Work request -> Print the data once more, exactly as given. Drop the pictures.

Source material ->
★ ★ ★ ★ ★

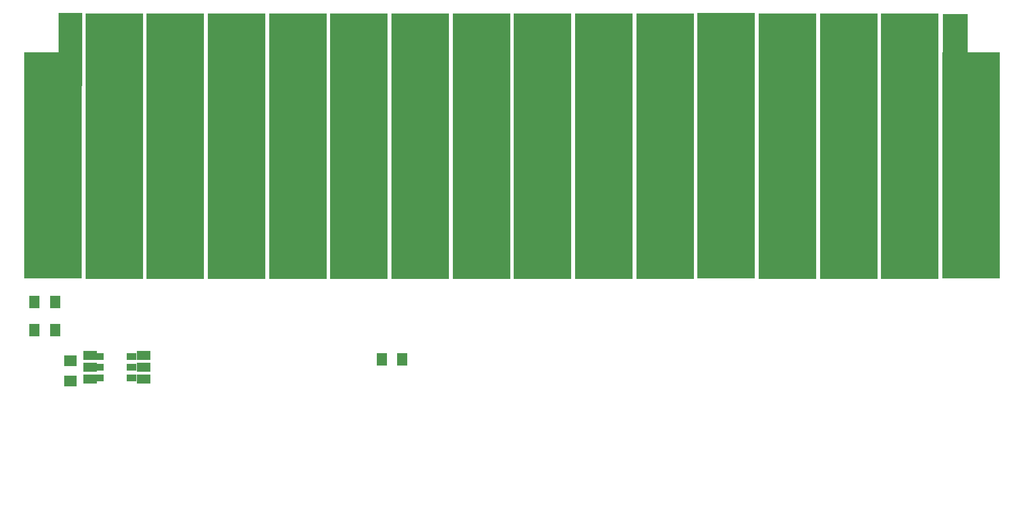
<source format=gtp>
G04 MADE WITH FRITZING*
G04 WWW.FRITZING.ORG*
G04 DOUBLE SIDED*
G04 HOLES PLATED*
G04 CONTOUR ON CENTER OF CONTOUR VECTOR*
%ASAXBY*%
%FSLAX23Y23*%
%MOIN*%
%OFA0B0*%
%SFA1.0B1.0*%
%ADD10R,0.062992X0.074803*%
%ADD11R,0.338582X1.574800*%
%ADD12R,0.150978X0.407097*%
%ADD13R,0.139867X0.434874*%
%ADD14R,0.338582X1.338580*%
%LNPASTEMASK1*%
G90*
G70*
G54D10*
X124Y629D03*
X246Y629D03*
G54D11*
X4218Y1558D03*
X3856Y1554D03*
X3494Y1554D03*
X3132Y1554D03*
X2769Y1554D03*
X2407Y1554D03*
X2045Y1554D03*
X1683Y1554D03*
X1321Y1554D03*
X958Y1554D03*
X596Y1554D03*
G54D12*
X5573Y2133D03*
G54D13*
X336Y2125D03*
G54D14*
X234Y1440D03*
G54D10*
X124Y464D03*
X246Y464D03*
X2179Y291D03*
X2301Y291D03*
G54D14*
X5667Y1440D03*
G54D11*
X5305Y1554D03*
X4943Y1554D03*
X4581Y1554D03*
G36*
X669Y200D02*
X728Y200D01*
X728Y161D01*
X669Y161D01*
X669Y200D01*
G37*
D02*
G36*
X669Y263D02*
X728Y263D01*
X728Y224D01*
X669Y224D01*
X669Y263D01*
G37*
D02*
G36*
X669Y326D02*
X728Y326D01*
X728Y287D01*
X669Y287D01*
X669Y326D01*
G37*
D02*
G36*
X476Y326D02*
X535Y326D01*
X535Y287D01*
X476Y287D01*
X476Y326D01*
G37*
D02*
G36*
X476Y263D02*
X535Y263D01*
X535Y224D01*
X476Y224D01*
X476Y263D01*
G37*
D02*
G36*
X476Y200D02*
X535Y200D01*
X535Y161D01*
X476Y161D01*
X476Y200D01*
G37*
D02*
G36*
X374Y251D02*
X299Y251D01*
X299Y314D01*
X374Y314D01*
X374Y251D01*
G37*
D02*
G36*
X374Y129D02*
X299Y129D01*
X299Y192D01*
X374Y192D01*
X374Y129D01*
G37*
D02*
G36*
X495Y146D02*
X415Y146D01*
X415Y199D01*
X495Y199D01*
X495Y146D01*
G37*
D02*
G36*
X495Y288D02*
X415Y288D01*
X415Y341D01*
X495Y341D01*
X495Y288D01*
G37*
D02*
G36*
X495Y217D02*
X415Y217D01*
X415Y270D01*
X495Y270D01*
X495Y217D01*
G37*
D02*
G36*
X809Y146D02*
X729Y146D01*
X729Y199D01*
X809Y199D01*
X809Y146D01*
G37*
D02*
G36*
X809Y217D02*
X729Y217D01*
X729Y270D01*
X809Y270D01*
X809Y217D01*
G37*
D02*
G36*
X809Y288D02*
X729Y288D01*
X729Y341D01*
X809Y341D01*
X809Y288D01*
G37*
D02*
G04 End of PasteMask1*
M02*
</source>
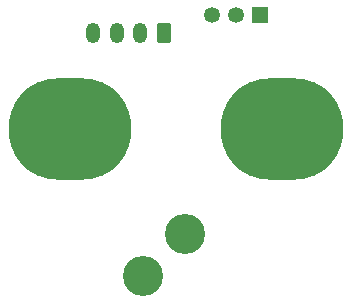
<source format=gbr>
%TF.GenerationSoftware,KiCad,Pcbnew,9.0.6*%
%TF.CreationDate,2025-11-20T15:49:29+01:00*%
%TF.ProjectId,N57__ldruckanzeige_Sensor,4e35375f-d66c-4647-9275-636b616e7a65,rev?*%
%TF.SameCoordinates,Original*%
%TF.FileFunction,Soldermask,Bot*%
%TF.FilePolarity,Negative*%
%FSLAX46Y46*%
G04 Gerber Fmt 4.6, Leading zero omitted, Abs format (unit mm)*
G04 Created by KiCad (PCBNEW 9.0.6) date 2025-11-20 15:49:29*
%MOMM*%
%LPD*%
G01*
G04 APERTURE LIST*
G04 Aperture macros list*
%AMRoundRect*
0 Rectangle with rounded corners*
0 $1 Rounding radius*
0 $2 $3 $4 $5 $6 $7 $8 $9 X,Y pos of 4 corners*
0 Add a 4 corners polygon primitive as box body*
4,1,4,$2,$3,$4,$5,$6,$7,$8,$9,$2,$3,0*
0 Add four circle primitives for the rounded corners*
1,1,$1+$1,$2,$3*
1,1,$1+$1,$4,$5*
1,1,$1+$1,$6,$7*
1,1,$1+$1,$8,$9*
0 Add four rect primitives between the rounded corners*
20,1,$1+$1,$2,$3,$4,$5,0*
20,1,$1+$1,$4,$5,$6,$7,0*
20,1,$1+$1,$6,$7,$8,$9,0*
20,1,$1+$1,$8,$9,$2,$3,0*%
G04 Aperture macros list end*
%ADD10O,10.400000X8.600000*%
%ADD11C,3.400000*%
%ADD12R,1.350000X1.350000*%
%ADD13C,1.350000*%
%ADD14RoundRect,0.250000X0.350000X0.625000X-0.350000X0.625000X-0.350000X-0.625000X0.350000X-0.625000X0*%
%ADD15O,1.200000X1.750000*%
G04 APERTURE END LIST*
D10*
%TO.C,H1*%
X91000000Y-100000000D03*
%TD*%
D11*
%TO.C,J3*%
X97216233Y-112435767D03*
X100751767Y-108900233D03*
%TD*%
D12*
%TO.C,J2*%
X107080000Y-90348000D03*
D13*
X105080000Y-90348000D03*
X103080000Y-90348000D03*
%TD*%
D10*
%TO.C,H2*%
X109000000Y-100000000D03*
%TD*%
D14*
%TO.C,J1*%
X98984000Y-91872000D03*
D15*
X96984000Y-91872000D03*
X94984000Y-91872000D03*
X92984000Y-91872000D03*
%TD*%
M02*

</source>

★ ★ ★ ★ ★

Output of the exercise ->
<source format=gtp>
G04 MADE WITH FRITZING*
G04 WWW.FRITZING.ORG*
G04 DOUBLE SIDED*
G04 HOLES PLATED*
G04 CONTOUR ON CENTER OF CONTOUR VECTOR*
%ASAXBY*%
%FSLAX23Y23*%
%MOIN*%
%OFA0B0*%
%SFA1.0B1.0*%
%ADD10R,0.062992X0.074803*%
%ADD11R,0.338582X1.574800*%
%ADD12R,0.150978X0.407097*%
%ADD13R,0.139867X0.434874*%
%ADD14R,0.338582X1.338580*%
%LNPASTEMASK1*%
G90*
G70*
G54D10*
X124Y629D03*
X246Y629D03*
G54D11*
X4218Y1558D03*
X3856Y1554D03*
X3494Y1554D03*
X3132Y1554D03*
X2769Y1554D03*
X2407Y1554D03*
X2045Y1554D03*
X1683Y1554D03*
X1321Y1554D03*
X958Y1554D03*
X596Y1554D03*
G54D12*
X5573Y2133D03*
G54D13*
X336Y2125D03*
G54D14*
X234Y1440D03*
G54D10*
X124Y464D03*
X246Y464D03*
X2179Y291D03*
X2301Y291D03*
G54D14*
X5667Y1440D03*
G54D11*
X5305Y1554D03*
X4943Y1554D03*
X4581Y1554D03*
G36*
X669Y200D02*
X728Y200D01*
X728Y161D01*
X669Y161D01*
X669Y200D01*
G37*
D02*
G36*
X669Y263D02*
X728Y263D01*
X728Y224D01*
X669Y224D01*
X669Y263D01*
G37*
D02*
G36*
X669Y326D02*
X728Y326D01*
X728Y287D01*
X669Y287D01*
X669Y326D01*
G37*
D02*
G36*
X476Y326D02*
X535Y326D01*
X535Y287D01*
X476Y287D01*
X476Y326D01*
G37*
D02*
G36*
X476Y263D02*
X535Y263D01*
X535Y224D01*
X476Y224D01*
X476Y263D01*
G37*
D02*
G36*
X476Y200D02*
X535Y200D01*
X535Y161D01*
X476Y161D01*
X476Y200D01*
G37*
D02*
G36*
X374Y251D02*
X299Y251D01*
X299Y314D01*
X374Y314D01*
X374Y251D01*
G37*
D02*
G36*
X374Y129D02*
X299Y129D01*
X299Y192D01*
X374Y192D01*
X374Y129D01*
G37*
D02*
G36*
X495Y146D02*
X415Y146D01*
X415Y199D01*
X495Y199D01*
X495Y146D01*
G37*
D02*
G36*
X495Y288D02*
X415Y288D01*
X415Y341D01*
X495Y341D01*
X495Y288D01*
G37*
D02*
G36*
X495Y217D02*
X415Y217D01*
X415Y270D01*
X495Y270D01*
X495Y217D01*
G37*
D02*
G36*
X809Y146D02*
X729Y146D01*
X729Y199D01*
X809Y199D01*
X809Y146D01*
G37*
D02*
G36*
X809Y217D02*
X729Y217D01*
X729Y270D01*
X809Y270D01*
X809Y217D01*
G37*
D02*
G36*
X809Y288D02*
X729Y288D01*
X729Y341D01*
X809Y341D01*
X809Y288D01*
G37*
D02*
G04 End of PasteMask1*
M02*
</source>
<source format=gbr>
%TF.GenerationSoftware,KiCad,Pcbnew,9.0.6*%
%TF.CreationDate,2025-11-20T15:49:29+01:00*%
%TF.ProjectId,N57__ldruckanzeige_Sensor,4e35375f-d66c-4647-9275-636b616e7a65,rev?*%
%TF.SameCoordinates,Original*%
%TF.FileFunction,Soldermask,Bot*%
%TF.FilePolarity,Negative*%
%FSLAX46Y46*%
G04 Gerber Fmt 4.6, Leading zero omitted, Abs format (unit mm)*
G04 Created by KiCad (PCBNEW 9.0.6) date 2025-11-20 15:49:29*
%MOMM*%
%LPD*%
G01*
G04 APERTURE LIST*
G04 Aperture macros list*
%AMRoundRect*
0 Rectangle with rounded corners*
0 $1 Rounding radius*
0 $2 $3 $4 $5 $6 $7 $8 $9 X,Y pos of 4 corners*
0 Add a 4 corners polygon primitive as box body*
4,1,4,$2,$3,$4,$5,$6,$7,$8,$9,$2,$3,0*
0 Add four circle primitives for the rounded corners*
1,1,$1+$1,$2,$3*
1,1,$1+$1,$4,$5*
1,1,$1+$1,$6,$7*
1,1,$1+$1,$8,$9*
0 Add four rect primitives between the rounded corners*
20,1,$1+$1,$2,$3,$4,$5,0*
20,1,$1+$1,$4,$5,$6,$7,0*
20,1,$1+$1,$6,$7,$8,$9,0*
20,1,$1+$1,$8,$9,$2,$3,0*%
G04 Aperture macros list end*
%ADD10O,10.400000X8.600000*%
%ADD11C,3.400000*%
%ADD12R,1.350000X1.350000*%
%ADD13C,1.350000*%
%ADD14RoundRect,0.250000X0.350000X0.625000X-0.350000X0.625000X-0.350000X-0.625000X0.350000X-0.625000X0*%
%ADD15O,1.200000X1.750000*%
G04 APERTURE END LIST*
D10*
%TO.C,H1*%
X91000000Y-100000000D03*
%TD*%
D11*
%TO.C,J3*%
X97216233Y-112435767D03*
X100751767Y-108900233D03*
%TD*%
D12*
%TO.C,J2*%
X107080000Y-90348000D03*
D13*
X105080000Y-90348000D03*
X103080000Y-90348000D03*
%TD*%
D10*
%TO.C,H2*%
X109000000Y-100000000D03*
%TD*%
D14*
%TO.C,J1*%
X98984000Y-91872000D03*
D15*
X96984000Y-91872000D03*
X94984000Y-91872000D03*
X92984000Y-91872000D03*
%TD*%
M02*

</source>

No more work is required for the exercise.